A friend of mine is helping out, I am not a logger by trade, I do respect the people that are because it is a lot of work, but it is enjoyable work so it is not all that bad, It is still pays to have your own equipment if you have the land, Some of the equipment may not be pretty but it gets the job done.

Yes the wood is going for Pulp and Firewood, Last year I did not take any pulp or firewood out, Had to get in and out since the weather never stayed that cold and the skidder was making a mess. Taking the Pulp and firewood out makes for such a nicer finshed job.

How old was your Rottie when you lost her?


----------



## griff154 (Feb 16, 2013)

JOE.G said:


> A friend of mine is helping out, I am not a logger by trade, I do respect the people that are because it is a lot of work, but it is enjoyable work so it is not all that bad, It is still pays to have your own equipment if you have the land, Some of the equipment may not be pretty but it gets the job done.
> 
> Yes the wood is going for Pulp and Firewood, Last year I did not take any pulp or firewood out, Had to get in and out since the weather never stayed that cold and the skidder was making a mess. Taking the Pulp and firewood out makes for such a nicer finshed job.
> 
> How old was your Rottie when you lost her?

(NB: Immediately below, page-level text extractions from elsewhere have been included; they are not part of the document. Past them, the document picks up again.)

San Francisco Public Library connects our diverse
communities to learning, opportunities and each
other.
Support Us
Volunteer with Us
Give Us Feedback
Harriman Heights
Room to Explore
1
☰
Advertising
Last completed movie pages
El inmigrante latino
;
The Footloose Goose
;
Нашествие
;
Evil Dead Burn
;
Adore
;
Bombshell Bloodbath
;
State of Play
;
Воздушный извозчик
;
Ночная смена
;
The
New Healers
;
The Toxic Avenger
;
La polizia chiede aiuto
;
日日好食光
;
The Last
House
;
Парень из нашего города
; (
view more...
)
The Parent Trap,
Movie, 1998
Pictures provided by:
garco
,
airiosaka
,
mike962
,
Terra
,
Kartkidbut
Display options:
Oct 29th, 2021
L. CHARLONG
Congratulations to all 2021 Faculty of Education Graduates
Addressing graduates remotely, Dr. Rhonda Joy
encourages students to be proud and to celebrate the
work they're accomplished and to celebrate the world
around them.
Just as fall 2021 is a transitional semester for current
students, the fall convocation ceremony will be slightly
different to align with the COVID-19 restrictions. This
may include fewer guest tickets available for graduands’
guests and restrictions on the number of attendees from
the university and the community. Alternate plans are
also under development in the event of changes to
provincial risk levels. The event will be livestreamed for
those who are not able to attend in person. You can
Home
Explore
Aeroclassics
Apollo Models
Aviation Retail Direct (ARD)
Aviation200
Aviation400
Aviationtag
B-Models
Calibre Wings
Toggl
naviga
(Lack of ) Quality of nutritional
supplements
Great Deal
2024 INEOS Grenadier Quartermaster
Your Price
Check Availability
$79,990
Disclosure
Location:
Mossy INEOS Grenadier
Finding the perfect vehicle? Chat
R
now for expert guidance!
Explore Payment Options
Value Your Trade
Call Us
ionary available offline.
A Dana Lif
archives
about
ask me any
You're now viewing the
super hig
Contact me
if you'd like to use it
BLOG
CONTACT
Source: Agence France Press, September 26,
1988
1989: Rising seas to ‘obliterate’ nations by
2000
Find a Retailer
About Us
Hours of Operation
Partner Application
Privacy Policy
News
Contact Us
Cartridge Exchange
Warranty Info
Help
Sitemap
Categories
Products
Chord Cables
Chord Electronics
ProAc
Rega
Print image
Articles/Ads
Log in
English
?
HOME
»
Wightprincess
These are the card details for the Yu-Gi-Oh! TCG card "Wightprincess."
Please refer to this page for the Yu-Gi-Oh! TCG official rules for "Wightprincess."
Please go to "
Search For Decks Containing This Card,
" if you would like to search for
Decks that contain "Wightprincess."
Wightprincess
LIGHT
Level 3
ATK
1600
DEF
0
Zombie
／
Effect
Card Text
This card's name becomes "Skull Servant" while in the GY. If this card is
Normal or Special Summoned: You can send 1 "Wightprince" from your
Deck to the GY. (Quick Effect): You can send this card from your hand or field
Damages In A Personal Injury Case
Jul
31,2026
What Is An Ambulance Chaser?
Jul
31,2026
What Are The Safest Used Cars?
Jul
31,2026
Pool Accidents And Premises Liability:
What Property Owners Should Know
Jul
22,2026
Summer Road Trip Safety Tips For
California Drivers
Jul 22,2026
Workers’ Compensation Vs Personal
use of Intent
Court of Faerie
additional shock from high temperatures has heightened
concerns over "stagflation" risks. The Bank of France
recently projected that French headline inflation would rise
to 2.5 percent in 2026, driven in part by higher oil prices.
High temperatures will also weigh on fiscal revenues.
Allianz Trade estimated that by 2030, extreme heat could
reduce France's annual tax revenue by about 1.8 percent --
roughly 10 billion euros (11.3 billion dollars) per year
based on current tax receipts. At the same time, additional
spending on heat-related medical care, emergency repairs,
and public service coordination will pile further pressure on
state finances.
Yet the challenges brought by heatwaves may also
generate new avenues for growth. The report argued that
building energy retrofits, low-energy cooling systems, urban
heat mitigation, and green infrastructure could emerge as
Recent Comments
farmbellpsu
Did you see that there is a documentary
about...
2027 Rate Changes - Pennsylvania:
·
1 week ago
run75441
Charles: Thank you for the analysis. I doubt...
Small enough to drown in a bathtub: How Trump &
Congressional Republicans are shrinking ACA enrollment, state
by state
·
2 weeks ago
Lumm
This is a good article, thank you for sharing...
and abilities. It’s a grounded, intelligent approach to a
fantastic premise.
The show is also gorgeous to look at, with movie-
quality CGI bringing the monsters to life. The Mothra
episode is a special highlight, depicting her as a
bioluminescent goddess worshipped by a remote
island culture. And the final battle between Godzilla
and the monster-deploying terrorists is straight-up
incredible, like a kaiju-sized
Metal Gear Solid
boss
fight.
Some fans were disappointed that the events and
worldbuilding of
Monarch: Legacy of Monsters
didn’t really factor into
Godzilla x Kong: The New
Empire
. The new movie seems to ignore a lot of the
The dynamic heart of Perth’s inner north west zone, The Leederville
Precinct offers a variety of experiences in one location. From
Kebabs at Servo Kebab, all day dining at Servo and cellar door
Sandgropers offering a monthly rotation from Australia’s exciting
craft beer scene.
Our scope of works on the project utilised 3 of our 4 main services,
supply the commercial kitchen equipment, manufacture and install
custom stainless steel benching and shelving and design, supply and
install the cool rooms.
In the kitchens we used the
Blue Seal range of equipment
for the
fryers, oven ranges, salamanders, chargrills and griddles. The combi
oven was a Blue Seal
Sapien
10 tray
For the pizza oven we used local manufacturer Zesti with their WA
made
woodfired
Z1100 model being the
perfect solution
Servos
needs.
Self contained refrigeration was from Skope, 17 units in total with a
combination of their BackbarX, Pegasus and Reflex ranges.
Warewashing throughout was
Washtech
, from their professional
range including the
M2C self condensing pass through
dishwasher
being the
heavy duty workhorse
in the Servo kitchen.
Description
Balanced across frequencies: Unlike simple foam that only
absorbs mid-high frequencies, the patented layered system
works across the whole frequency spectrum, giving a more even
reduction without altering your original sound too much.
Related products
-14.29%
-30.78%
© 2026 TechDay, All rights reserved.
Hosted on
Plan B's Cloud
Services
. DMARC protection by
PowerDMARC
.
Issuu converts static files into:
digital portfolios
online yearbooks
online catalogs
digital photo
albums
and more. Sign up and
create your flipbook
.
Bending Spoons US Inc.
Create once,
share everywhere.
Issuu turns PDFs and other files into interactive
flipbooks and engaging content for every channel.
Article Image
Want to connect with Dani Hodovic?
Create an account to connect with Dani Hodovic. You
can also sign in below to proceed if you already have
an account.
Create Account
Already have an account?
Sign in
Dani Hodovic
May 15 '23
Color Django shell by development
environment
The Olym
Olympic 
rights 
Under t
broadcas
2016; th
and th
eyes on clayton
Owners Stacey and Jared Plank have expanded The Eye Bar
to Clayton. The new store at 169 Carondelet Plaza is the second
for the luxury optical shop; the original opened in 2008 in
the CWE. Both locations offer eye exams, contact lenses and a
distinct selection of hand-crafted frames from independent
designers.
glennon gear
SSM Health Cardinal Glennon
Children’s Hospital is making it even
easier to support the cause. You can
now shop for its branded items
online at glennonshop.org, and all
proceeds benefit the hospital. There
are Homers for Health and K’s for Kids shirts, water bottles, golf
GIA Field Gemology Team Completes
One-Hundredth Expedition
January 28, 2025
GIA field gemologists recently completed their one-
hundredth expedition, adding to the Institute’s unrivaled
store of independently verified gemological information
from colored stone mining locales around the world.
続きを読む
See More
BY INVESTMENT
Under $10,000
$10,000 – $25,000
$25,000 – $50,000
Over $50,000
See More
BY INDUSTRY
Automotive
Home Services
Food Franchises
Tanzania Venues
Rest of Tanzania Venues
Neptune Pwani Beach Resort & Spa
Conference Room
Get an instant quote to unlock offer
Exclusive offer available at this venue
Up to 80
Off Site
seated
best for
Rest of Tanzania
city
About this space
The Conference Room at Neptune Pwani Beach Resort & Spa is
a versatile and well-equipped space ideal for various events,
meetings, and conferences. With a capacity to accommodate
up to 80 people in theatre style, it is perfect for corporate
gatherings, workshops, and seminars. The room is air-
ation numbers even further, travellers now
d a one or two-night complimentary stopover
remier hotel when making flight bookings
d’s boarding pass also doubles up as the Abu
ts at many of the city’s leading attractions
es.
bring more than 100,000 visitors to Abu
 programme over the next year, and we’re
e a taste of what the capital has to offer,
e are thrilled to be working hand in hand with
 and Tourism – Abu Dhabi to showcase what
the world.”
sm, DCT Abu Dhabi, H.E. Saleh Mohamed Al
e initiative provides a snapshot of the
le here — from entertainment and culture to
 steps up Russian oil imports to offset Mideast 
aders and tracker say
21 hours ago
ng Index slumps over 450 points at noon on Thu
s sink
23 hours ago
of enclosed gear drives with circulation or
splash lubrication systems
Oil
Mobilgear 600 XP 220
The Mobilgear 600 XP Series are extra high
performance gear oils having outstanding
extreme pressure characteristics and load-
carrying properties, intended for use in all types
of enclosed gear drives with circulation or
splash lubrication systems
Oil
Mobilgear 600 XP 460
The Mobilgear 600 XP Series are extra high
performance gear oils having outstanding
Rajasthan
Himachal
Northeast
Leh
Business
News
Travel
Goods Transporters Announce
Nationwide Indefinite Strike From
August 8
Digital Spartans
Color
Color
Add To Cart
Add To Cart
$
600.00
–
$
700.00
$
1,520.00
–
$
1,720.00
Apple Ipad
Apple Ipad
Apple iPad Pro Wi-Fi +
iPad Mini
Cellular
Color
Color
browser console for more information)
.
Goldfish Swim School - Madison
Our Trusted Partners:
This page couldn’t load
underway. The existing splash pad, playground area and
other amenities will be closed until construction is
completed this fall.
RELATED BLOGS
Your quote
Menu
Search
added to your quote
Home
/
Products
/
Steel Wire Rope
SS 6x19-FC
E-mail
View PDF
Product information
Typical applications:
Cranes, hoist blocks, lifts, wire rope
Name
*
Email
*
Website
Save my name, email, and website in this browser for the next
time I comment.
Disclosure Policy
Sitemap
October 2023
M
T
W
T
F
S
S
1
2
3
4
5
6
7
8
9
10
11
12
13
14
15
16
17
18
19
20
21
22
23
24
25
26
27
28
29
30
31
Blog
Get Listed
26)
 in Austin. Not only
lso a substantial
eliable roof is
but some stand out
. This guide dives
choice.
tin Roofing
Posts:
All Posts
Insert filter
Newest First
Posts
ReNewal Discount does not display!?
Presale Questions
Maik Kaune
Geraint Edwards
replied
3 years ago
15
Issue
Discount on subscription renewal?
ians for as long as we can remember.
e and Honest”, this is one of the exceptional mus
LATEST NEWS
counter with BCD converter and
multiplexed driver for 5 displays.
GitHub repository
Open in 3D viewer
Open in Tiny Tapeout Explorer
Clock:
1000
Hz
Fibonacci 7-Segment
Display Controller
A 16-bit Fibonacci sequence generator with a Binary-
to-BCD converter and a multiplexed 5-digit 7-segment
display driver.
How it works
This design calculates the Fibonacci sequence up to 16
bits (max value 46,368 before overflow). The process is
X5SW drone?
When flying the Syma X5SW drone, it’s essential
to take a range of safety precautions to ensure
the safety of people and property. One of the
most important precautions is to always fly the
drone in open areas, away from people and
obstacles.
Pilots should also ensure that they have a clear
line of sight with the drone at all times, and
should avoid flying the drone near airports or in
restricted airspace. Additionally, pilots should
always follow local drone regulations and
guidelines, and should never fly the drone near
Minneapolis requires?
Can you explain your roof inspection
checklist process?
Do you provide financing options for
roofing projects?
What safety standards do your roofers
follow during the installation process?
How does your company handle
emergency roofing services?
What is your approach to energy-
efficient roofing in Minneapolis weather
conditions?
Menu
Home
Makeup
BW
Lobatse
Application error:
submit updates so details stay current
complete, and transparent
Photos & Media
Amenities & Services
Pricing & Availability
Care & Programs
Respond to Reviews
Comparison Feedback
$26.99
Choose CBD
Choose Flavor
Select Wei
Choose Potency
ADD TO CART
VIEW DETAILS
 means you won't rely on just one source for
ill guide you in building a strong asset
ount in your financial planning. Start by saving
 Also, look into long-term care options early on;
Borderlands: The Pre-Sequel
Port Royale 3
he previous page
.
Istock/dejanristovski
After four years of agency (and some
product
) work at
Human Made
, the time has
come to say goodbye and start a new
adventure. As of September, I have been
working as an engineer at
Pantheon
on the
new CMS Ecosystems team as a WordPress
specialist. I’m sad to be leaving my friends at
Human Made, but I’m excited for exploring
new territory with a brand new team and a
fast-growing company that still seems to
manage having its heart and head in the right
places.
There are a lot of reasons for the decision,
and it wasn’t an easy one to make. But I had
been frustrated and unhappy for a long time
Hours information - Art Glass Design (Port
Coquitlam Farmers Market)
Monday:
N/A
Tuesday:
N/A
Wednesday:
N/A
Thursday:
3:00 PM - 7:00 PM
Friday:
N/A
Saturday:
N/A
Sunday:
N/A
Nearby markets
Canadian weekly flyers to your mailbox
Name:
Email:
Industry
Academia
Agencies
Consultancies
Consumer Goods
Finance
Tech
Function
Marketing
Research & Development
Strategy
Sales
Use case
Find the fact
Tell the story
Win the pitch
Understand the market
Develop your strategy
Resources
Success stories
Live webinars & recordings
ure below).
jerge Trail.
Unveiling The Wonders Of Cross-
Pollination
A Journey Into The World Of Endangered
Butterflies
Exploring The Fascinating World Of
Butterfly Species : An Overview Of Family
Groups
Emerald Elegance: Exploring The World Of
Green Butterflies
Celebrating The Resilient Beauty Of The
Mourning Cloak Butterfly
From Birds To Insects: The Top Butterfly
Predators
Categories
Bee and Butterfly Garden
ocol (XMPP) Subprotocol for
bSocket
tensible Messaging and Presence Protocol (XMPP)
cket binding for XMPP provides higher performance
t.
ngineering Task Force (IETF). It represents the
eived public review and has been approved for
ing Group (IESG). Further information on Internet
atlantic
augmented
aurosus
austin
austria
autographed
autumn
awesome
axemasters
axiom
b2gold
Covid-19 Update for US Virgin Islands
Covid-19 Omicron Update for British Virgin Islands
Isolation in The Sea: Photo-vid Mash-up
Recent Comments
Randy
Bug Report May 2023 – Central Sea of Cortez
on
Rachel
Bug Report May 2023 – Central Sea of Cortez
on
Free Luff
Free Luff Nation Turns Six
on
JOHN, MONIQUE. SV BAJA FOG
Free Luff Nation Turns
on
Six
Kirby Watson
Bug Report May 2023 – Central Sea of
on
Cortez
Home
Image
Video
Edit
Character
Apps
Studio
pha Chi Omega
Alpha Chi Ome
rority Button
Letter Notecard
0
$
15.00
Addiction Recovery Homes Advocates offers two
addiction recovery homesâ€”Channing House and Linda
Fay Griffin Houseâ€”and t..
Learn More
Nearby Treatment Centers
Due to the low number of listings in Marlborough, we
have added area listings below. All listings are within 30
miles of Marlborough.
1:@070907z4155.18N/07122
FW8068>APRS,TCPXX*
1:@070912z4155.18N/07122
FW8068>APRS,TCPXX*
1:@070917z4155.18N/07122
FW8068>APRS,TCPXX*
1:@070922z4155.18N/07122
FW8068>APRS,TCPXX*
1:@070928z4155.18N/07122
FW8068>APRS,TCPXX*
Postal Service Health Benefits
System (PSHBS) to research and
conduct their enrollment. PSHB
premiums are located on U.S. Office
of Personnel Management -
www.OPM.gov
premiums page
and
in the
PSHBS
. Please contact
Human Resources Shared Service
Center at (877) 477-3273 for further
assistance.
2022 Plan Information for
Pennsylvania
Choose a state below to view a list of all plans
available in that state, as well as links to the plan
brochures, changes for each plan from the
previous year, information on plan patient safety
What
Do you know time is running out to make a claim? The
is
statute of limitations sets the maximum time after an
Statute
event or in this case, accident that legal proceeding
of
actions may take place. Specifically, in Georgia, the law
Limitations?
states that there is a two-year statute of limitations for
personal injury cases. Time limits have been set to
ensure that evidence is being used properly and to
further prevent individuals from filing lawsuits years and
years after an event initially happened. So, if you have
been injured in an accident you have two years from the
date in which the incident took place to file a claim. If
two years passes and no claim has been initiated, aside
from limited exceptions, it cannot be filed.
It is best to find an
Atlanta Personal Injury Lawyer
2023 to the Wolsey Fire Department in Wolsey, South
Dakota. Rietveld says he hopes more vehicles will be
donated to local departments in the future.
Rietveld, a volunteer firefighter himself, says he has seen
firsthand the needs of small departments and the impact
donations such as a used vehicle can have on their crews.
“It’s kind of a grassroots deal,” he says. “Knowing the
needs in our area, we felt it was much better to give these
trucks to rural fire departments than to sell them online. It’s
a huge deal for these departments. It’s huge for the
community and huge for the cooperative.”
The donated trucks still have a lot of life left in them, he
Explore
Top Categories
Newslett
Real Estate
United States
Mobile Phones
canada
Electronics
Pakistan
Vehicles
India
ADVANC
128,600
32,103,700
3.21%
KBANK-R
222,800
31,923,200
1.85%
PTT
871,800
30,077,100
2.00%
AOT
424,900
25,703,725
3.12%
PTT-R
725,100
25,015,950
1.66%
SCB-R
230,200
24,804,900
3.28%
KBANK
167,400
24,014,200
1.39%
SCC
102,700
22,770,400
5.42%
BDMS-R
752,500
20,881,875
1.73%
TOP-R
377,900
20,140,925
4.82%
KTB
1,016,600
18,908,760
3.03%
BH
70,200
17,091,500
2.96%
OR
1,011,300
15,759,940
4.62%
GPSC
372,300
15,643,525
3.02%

She was 9 1/2 but, I have a golden retreiver now she is great with my boys!


----------



## JOE.G (Feb 19, 2013)

Some of my hard maple sold for veneer, I don't have pic's of it, I can try to snap some before it is hauled off, I was surprised because The first few Maples had a pretty dark heart ( Still sold for High Quality ) But then there were a few that came down that were nice and white the whole way.


----------



## garyischofield (Feb 19, 2013)

*nice job*

For someone who doesn't do this for a living,you ,or whoever felled and bucked the wood did a real nice job.I notice on some of the bigger hardwood logs you "plunge cut" the center out.Nice close limbing.Sweet skidder.:msp_thumbup:


----------



## JOE.G (Feb 19, 2013)

I had a guy helping me, He is a pro logger, I took his advice on stuff and listen to what he had to say if he made any suggestions. I do like having equipment and if I see a good deal I take advantage of it, I tend to go over board at times.


----------